Welcome to Part III where we are going to look at pension plans. For your reference in Part I we calculated your yearly spending in retirement, while in Part II we covered government benefits.

Company Pension Plans

Each pension plan is unique to some degree, so it is impossible for me to cover every detail of every pension plan. So if you don’t know the details of your plan get on the phone with your HR department and request the information otherwise it is hard to determine what you are going to get.

Pension plans come in two basic types: defined benefit or defined contribution. Defined benefit used to be the standard of most companies for a number of years. You contributed to the plan during your working life and then once you retired you got a set amount from the plan based on some type of formula. These plans could be very generous. I know one lady who is closing in on retirement that is expecting 70% of her current income (averaged over the last 10 years) in retirement from her plan. The problem with these plans is they are costly to run, so many companies have been shifting over to defined contribution. In a defined contribution plan the company will match a set amount of money you add to the plan. Once you retire you will get a lump some of money that you can buy an annuity with or transfer to a Registered Income Fund (RIF) which is similar to an RRSP, but you have to take out a minimum amount each year based on your age (your options may vary depending on your plan).

Well with my changing jobs over the last few years I’ve been in many different pension plans. First off when I was living in BC I had a defined benefit plan, I’ve cashed that out and transfered that to my LIRA (Lock In Registered Account). Then more recently my employer was bought out last Nov and I got my statement saying my pension amount is small enough I can transfer it to my regular RRSP rather than my LIRA account.
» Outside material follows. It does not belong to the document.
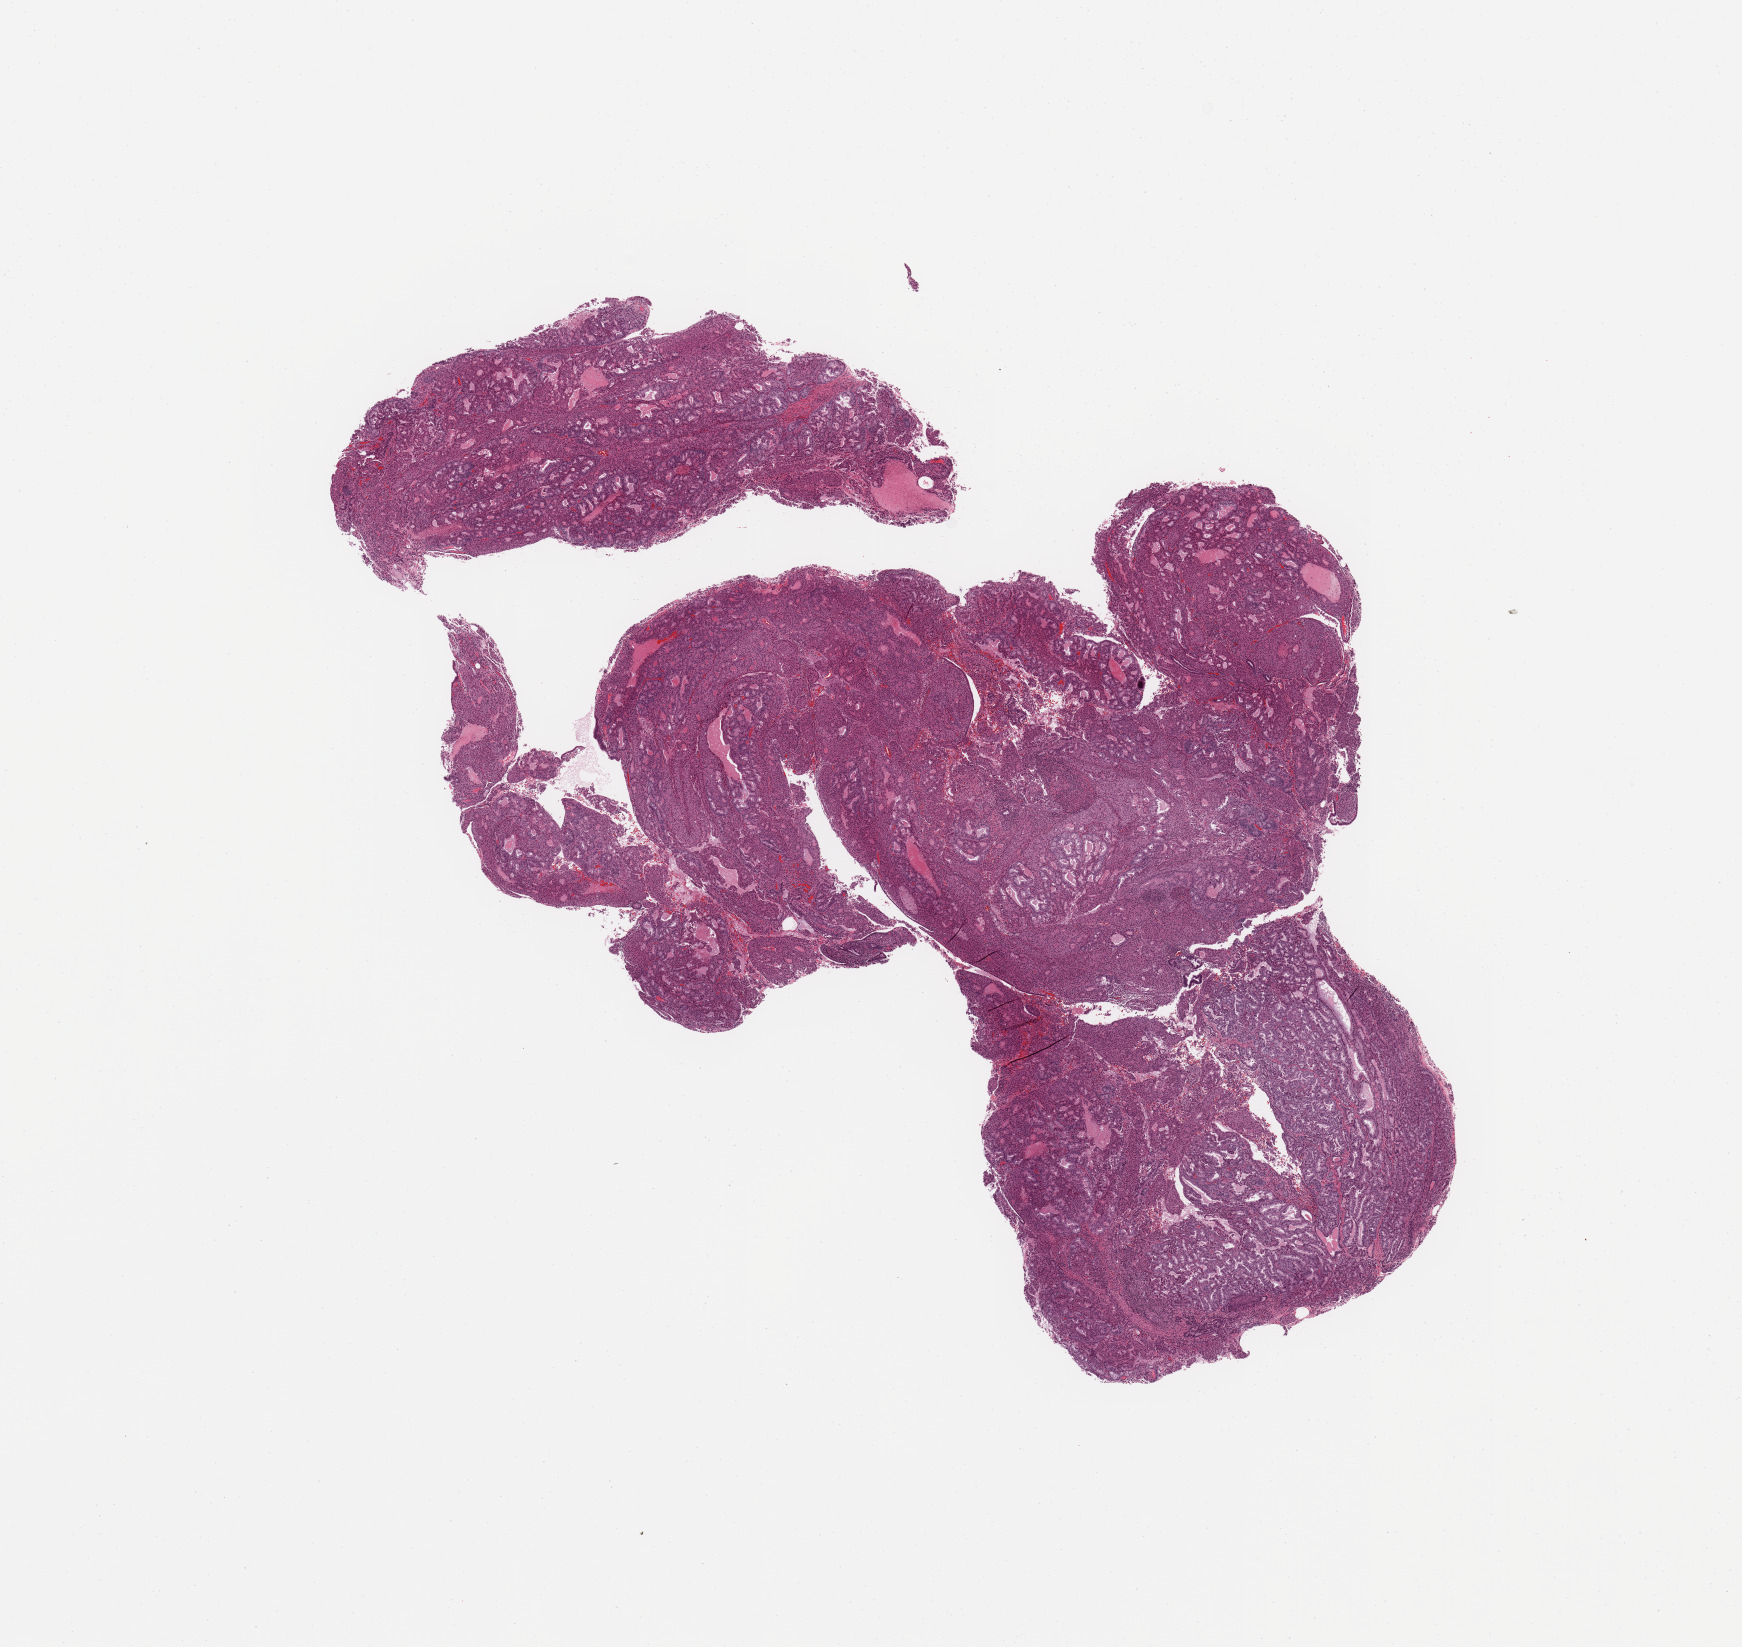
Digitized Hematoxylin and eosin (H&E) stained tissue section (whole slide) — low-resolution overview of the scanned area, about 13.8 x 13.0 mm (slide scanned at 20x). Tumour tissue sample, sampled site: uterus. Female, 68 y/o. Histologic grade: G1 (well differentiated). Composition of this section per pathologist review: tumour nuclei 90%, necrosis 5%.
• diagnosis: Endometrioid adenocarcinoma, NOS
• AJCC pathologic stage: I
Now my new employer pension plan is actually a group RRSP rather than a traditional pension plan which effectively puts my original retirement plans on their head.
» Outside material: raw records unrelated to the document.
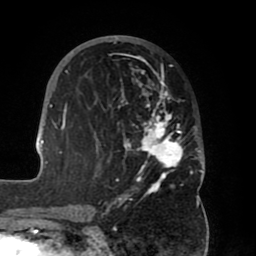
Breast MRI (dynamic contrast-enhanced), one axial slice; slice 34 of 80 in the series (ordered by position); cropped to one breast; dynamic contrast-enhanced series, time point 2 of 8 at this slice position (early post-contrast); 1.5 T; TE 2.5 ms, TR 5.2 ms; 256 × 256 image matrix, field of view 185 × 185 mm. Female patient.
Annotated regions visible in this slice (semi-automatic segmentation, software-assisted and operator-edited):
- enhancing-tissue mask used for the functional tumour volume (all voxels passing the contrast-enhancement thresholds inside the analysis volume; usually the tumour): bounding box [x1, y1, x2, y2] px = [39, 35, 205, 203]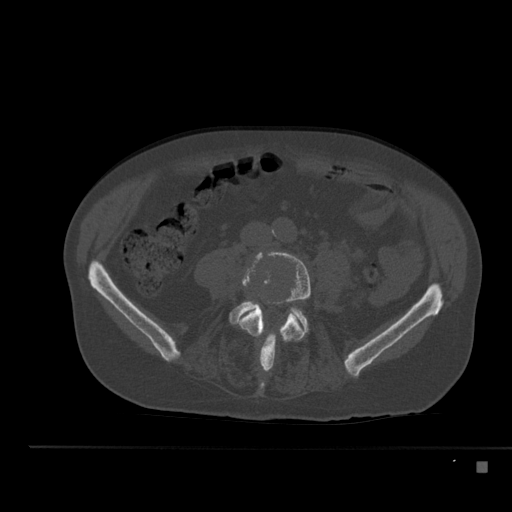
CT including the spine, one axial slice. Slice 137 of 517 in the series (ordered by position). 120 kVp. Bone window (W 1800 / L 400 HU). 1.5 mm slice thickness. 512 × 512 image matrix, field of view 408 × 408 mm. Male patient, age 70 years. Case-level facts recorded for this patient, not image findings: primary cancer: renal; vertebrae with lytic lesions (as recorded): T4, T6, T10, T12, L3, L4, L5.
Structures marked on this image (semi-automatically segmented with operator editing):
- L4 vertebra: bounding box <238,251,311,372> (left, top, right, bottom; pixels)
- L5 vertebra: <230,301,308,357>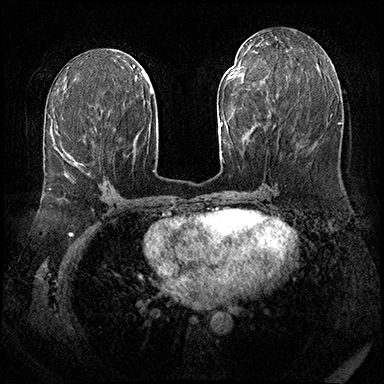
Breast MRI (dynamic contrast-enhanced), one axial slice. Position 87 of 143 along the scan axis. Dynamic contrast-enhanced series, time point 2 of 8 at this slice position (early post-contrast). 3 T. TE 2.3 ms, TR 4.4 ms. 384 × 384 image matrix, field of view 360 × 360 mm. Female patient.
Annotated regions visible in this slice (semi-automatic segmentation, software-assisted and operator-edited):
- enhancing-tissue mask used for the functional tumour volume (all voxels passing the contrast-enhancement thresholds inside the analysis volume; usually the tumour): bounding box <49,148,89,189> (left, top, right, bottom; pixels)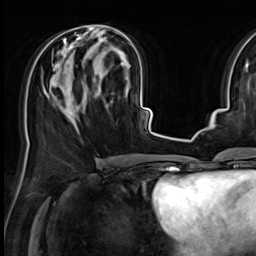
Breast MRI (dynamic contrast-enhanced), one axial slice. Slice 27 of 64 in the series (ordered by position). Cropped to one breast. Dynamic contrast-enhanced series, time point 2 of 9 at this slice position (early post-contrast). 3 T. TE 1.4 ms, TR 4.3 ms. 256 × 256 image matrix, field of view 227 × 227 mm. Female patient.
Annotated regions visible in this slice (semi-automatically segmented with operator editing):
- enhancing-tissue mask used for the functional tumour volume (all voxels passing the contrast-enhancement thresholds inside the analysis volume; usually the tumour): box from (x=53, y=25) to (x=128, y=111) px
Why? Because under my old calculations I was stuck with a large sum of cash I couldn’t use until age 55 because of my employer’s pension plan.  Now with the buyout and changing over to a group RRSP I can use some of those funds in my early retirement period (45 to 55). Effectively one of my biggest obstacles to my early retirement has been removed.

So all I have left to estimate is how much my LIRA will grow. To estimate this I’m going to assume a 7% rate of return and reduce that by 1.5% to reflect inflation so I get a number in today’s dollars (if your wondering why I’m using such a low inflation number check out these two posts: #1, #2). Therefore I will use a 5.5% rate of return. I should point out that I’ve been averaging over 8% on these investments, but I’m using a 1% buffer on my calculations to cover years of low performance and general estimating errors.

So if I start off with this calculator and plug in the following values:

Starting Amount $11,300
Then I’m adding around: $0/month (I’m not adding anything to this account)
At a 5.5% rate of return for 30 years (until I turn 60).

I end up with $58,617. I know that is hardly an earth shattering amount, but it will be useful to top up my income during my more normal retirement years.  If I assume I want this money to last a while I’ll only be taking out 4% per year or $2344/year


Therefore if I take that amount and add it to my government benefits I calculated yesterday I should get $2344 + $18,714 = $21,058/year from age 65 onward. So I’m still short of my goal of $26,618/year goal, but I’ve now moved the largest portion of my cash to my RRSP which I’ll cover tomorrow.